Home-made versus ready-made meals for babies and toddlers

I have touched on this topic with previous posts, but it remains an extremely common question that I get from parents whether home-cooked foods are better than ready-made meals.

Of course as a dietitian, I will always prefer home-cooked foods to ready-made meals, as this does not only allow for a lot of flexibility with meal variety, but also ensures that babies and toddlers are exposed to an environment where cooking occurs and where they eat the same as the rest of the family (minus salt and sugar). Role-modelling around food, meaning that a baby/toddler observes that the foods that he or she is eating is also being consumed by other family members is so important.

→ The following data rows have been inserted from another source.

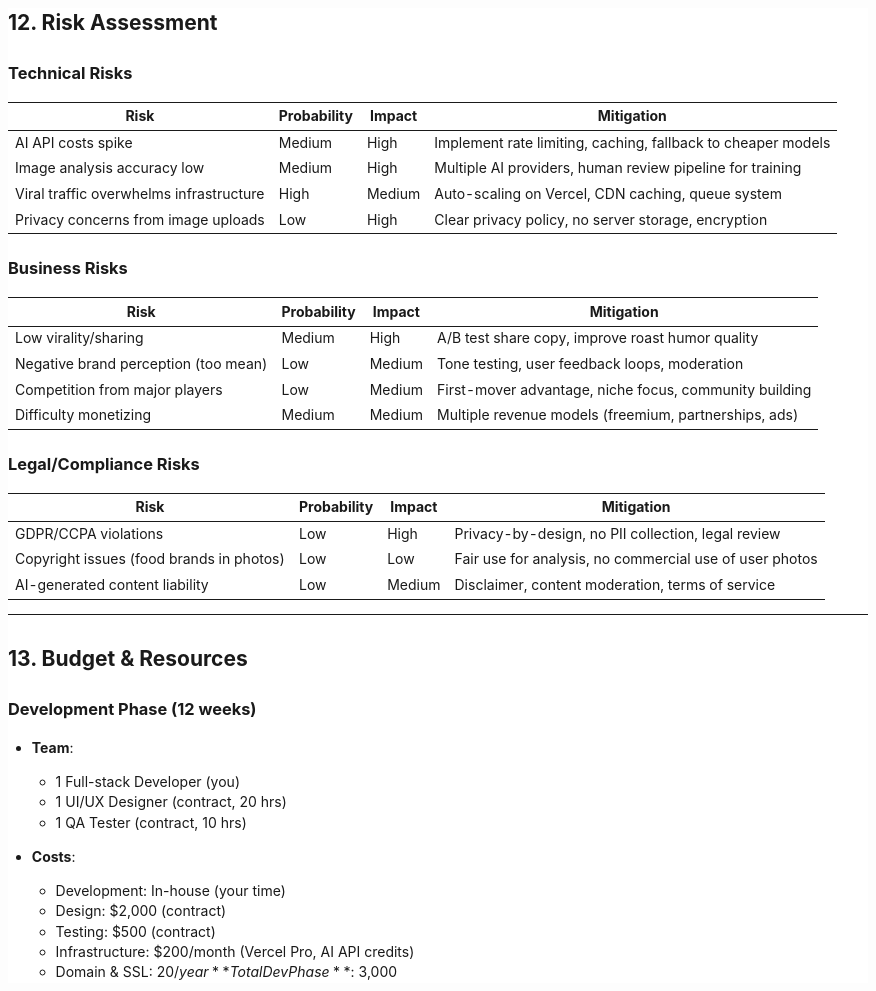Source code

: ## 12. Risk Assessment

### Technical Risks
| Risk | Probability | Impact | Mitigation |
|------|-------------|--------|------------|
| AI API costs spike | Medium | High | Implement rate limiting, caching, fallback to cheaper models |
| Image analysis accuracy low | Medium | High | Multiple AI providers, human review pipeline for training |
| Viral traffic overwhelms infrastructure | High | Medium | Auto-scaling on Vercel, CDN caching, queue system |
| Privacy concerns from image uploads | Low | High | Clear privacy policy, no server storage, encryption |

### Business Risks
| Risk | Probability | Impact | Mitigation |
|------|-------------|--------|------------|
| Low virality/sharing | Medium | High | A/B test share copy, improve roast humor quality |
| Negative brand perception (too mean) | Low | Medium | Tone testing, user feedback loops, moderation |
| Competition from major players | Low | Medium | First-mover advantage, niche focus, community building |
| Difficulty monetizing | Medium | Medium | Multiple revenue models (freemium, partnerships, ads) |

### Legal/Compliance Risks
| Risk | Probability | Impact | Mitigation |
|------|-------------|--------|------------|
| GDPR/CCPA violations | Low | High | Privacy-by-design, no PII collection, legal review |
| Copyright issues (food brands in photos) | Low | Low | Fair use for analysis, no commercial use of user photos |
| AI-generated content liability | Low | Medium | Disclaimer, content moderation, terms of service |

---

## 13. Budget & Resources

### Development Phase (12 weeks)
- **Team**:
  - 1 Full-stack Developer (you)
  - 1 UI/UX Designer (contract, 20 hrs)
  - 1 QA Tester (contract, 10 hrs)

- **Costs**:
  - Development: In-house (your time)
  - Design: $2,000 (contract)
  - Testing: $500 (contract)
  - Infrastructure: $200/month (Vercel Pro, AI API credits)
  - Domain & SSL: $20/year
  **Total Dev Phase**: ~$3,000
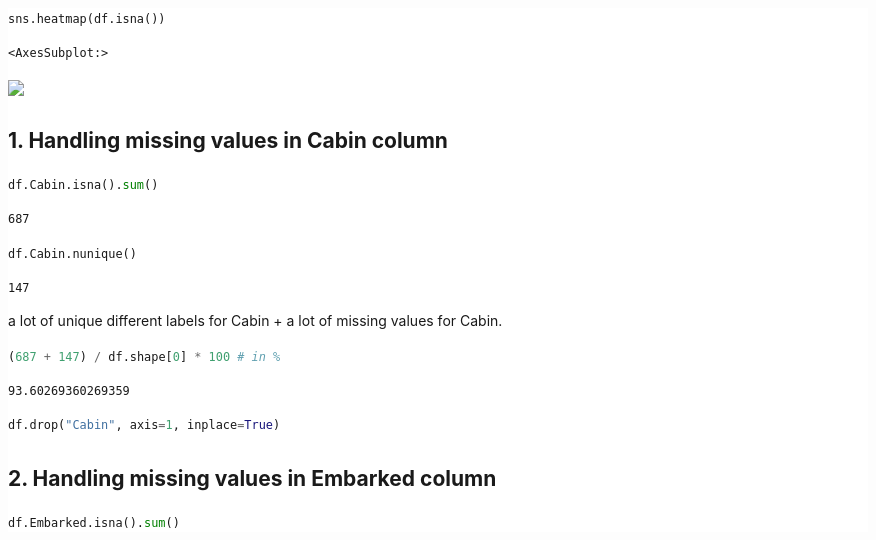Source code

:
 ```python
sns.heatmap(df.isna())
```




    <AxesSubplot:>




    
<img src="{{page.image_folder}}/output_77_1.png" align="center">
    


## 1. Handling missing values in Cabin column


```python
df.Cabin.isna().sum()
```




    687




```python
df.Cabin.nunique()
```




    147



a lot of unique different labels for Cabin + a lot of missing values for Cabin.


```python
(687 + 147) / df.shape[0] * 100 # in %
```




    93.60269360269359




```python
df.drop("Cabin", axis=1, inplace=True)
```

## 2. Handling missing values in Embarked column


```python
df.Embarked.isna().sum()
```


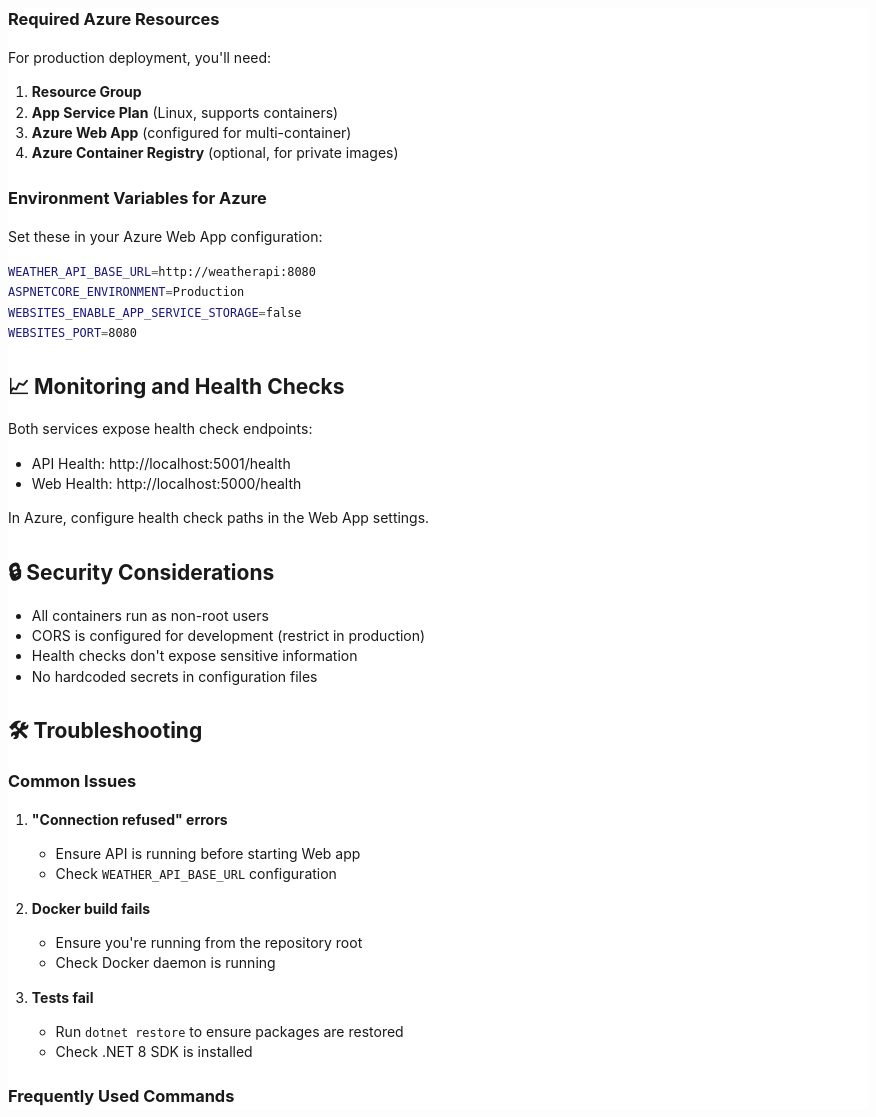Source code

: ### Required Azure Resources

For production deployment, you'll need:

1. **Resource Group**
2. **App Service Plan** (Linux, supports containers)
3. **Azure Web App** (configured for multi-container)
4. **Azure Container Registry** (optional, for private images)

### Environment Variables for Azure

Set these in your Azure Web App configuration:

```bash
WEATHER_API_BASE_URL=http://weatherapi:8080
ASPNETCORE_ENVIRONMENT=Production
WEBSITES_ENABLE_APP_SERVICE_STORAGE=false
WEBSITES_PORT=8080
```

## 📈 Monitoring and Health Checks

Both services expose health check endpoints:

- API Health: http://localhost:5001/health
- Web Health: http://localhost:5000/health

In Azure, configure health check paths in the Web App settings.

## 🔒 Security Considerations

- All containers run as non-root users
- CORS is configured for development (restrict in production)
- Health checks don't expose sensitive information
- No hardcoded secrets in configuration files

## 🛠️ Troubleshooting

### Common Issues

1. **"Connection refused" errors**
   - Ensure API is running before starting Web app
   - Check `WEATHER_API_BASE_URL` configuration

2. **Docker build fails**
   - Ensure you're running from the repository root
   - Check Docker daemon is running

3. **Tests fail**
   - Run `dotnet restore` to ensure packages are restored
   - Check .NET 8 SDK is installed

### Frequently Used Commands
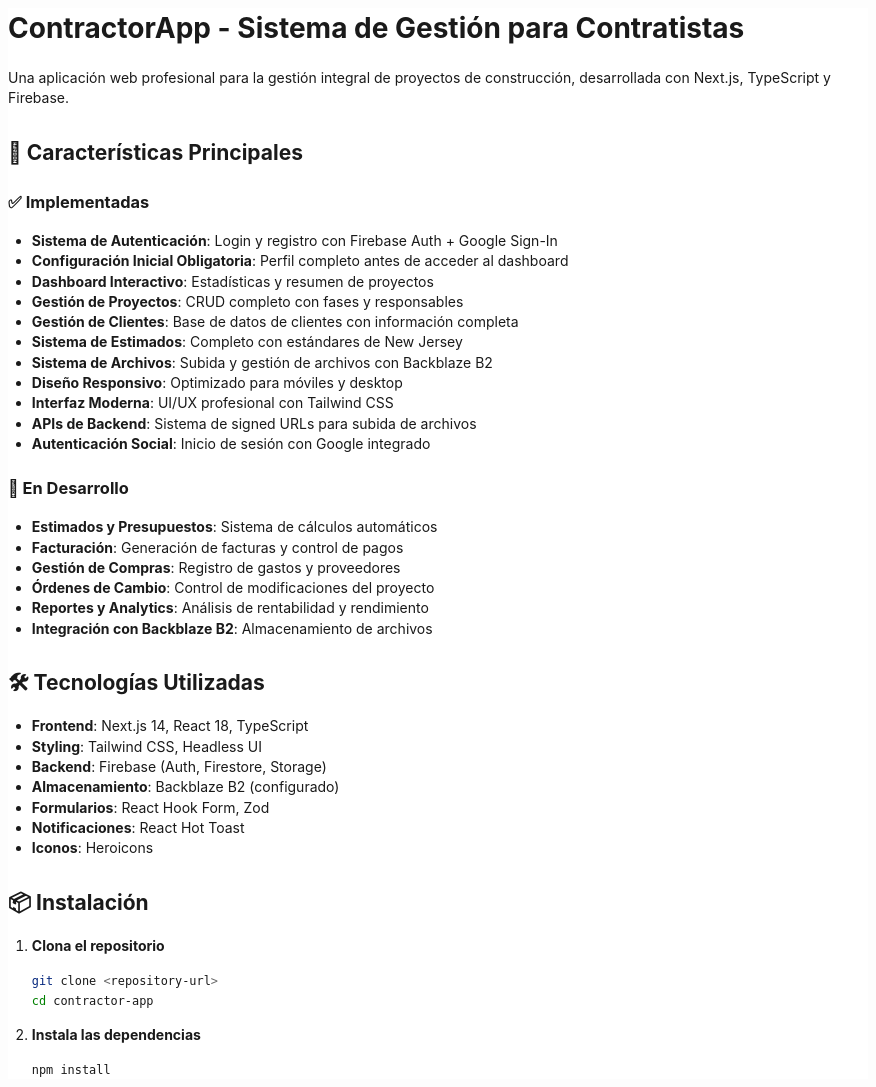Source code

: # ContractorApp - Sistema de Gestión para Contratistas

Una aplicación web profesional para la gestión integral de proyectos de construcción, desarrollada con Next.js, TypeScript y Firebase.

## 🚀 Características Principales

### ✅ Implementadas
- **Sistema de Autenticación**: Login y registro con Firebase Auth + Google Sign-In
- **Configuración Inicial Obligatoria**: Perfil completo antes de acceder al dashboard
- **Dashboard Interactivo**: Estadísticas y resumen de proyectos
- **Gestión de Proyectos**: CRUD completo con fases y responsables
- **Gestión de Clientes**: Base de datos de clientes con información completa
- **Sistema de Estimados**: Completo con estándares de New Jersey
- **Sistema de Archivos**: Subida y gestión de archivos con Backblaze B2
- **Diseño Responsivo**: Optimizado para móviles y desktop
- **Interfaz Moderna**: UI/UX profesional con Tailwind CSS
- **APIs de Backend**: Sistema de signed URLs para subida de archivos
- **Autenticación Social**: Inicio de sesión con Google integrado

### 🔄 En Desarrollo
- **Estimados y Presupuestos**: Sistema de cálculos automáticos
- **Facturación**: Generación de facturas y control de pagos
- **Gestión de Compras**: Registro de gastos y proveedores
- **Órdenes de Cambio**: Control de modificaciones del proyecto
- **Reportes y Analytics**: Análisis de rentabilidad y rendimiento
- **Integración con Backblaze B2**: Almacenamiento de archivos

## 🛠️ Tecnologías Utilizadas

- **Frontend**: Next.js 14, React 18, TypeScript
- **Styling**: Tailwind CSS, Headless UI
- **Backend**: Firebase (Auth, Firestore, Storage)
- **Almacenamiento**: Backblaze B2 (configurado)
- **Formularios**: React Hook Form, Zod
- **Notificaciones**: React Hot Toast
- **Iconos**: Heroicons

## 📦 Instalación

1. **Clona el repositorio**
   ```bash
   git clone <repository-url>
   cd contractor-app
   ```

2. **Instala las dependencias**
   ```bash
   npm install
   ```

However, there are  other reasons why I prefer home-cooked foods, which relate to the variation in texture and also the fact that home-cooked food is not sterile and therefore seems to have a positive impact on the gut microbiota (the bugs in the small and large bowel). Most of the baby foods come in 3 stages for texture, they come in pouches and the recipe of the meals remain exactly the same. Whereas home meals, even with the similar ingredients, often have slight variations in taste and texture. I frequently see children in my clinic, that will not eat home-cooked foods because its not as finely pureed as ready-made meals or they do not cope with the texture of stage 2 or 3 meals.

Lastly, there has been a worrying trend in ready-made foods for babies and toddler, with the addition of fruit into savoury meals. These are also often not spoon fed, but given to babies to suck on, because this is faster and cleaner. This is now starting be addressed internationally and the first position statement has been published in Germany against using excessive fruit in ready meals and I am hoping this will lead to also a position statement in the UK. Sweet is a primary taste that is well developed in babies because breastmilk and formula milk contains lactose which is sweet and signals energy. Babies and toddlers will  prefer sweet flavours and by having savoury meals with sweet fruit in them, they do not learn to eat the more bitter tasting vegetables and savoury tasting legumes and meats. Also, babies need to learn to feed themselves and this is a messy process and should not occur through sucking a pouch, which is clean and they know how to suck, but need to learn to chew and take a spoon.

Of course, we all live in the real world and I know it is impossible for all parents to cook for their baby or toddler all the time and when you go on holiday, parents also need a break from cooking. So for me its finding the happy midway of doing some cooking at home (there are usually foods you cook for yourself that can be used for babies – minus sugar and salt) and complementing this with ready-meals as it suits your lifestyle. Have a look at the ingredients of the ready-made meals and avoid savoury meals with sweet fruit added to them and go for combinations of foods that your baby/toddler is likely to be exposed to at home as well. Vary the texture by adding vegetables or meats/legumes to the ready-made meals and also offer age appropriate finger foods. Most importantly, feed the ready-made meals with a spoon and avoid for your baby/ toddler suck their food from a pouch.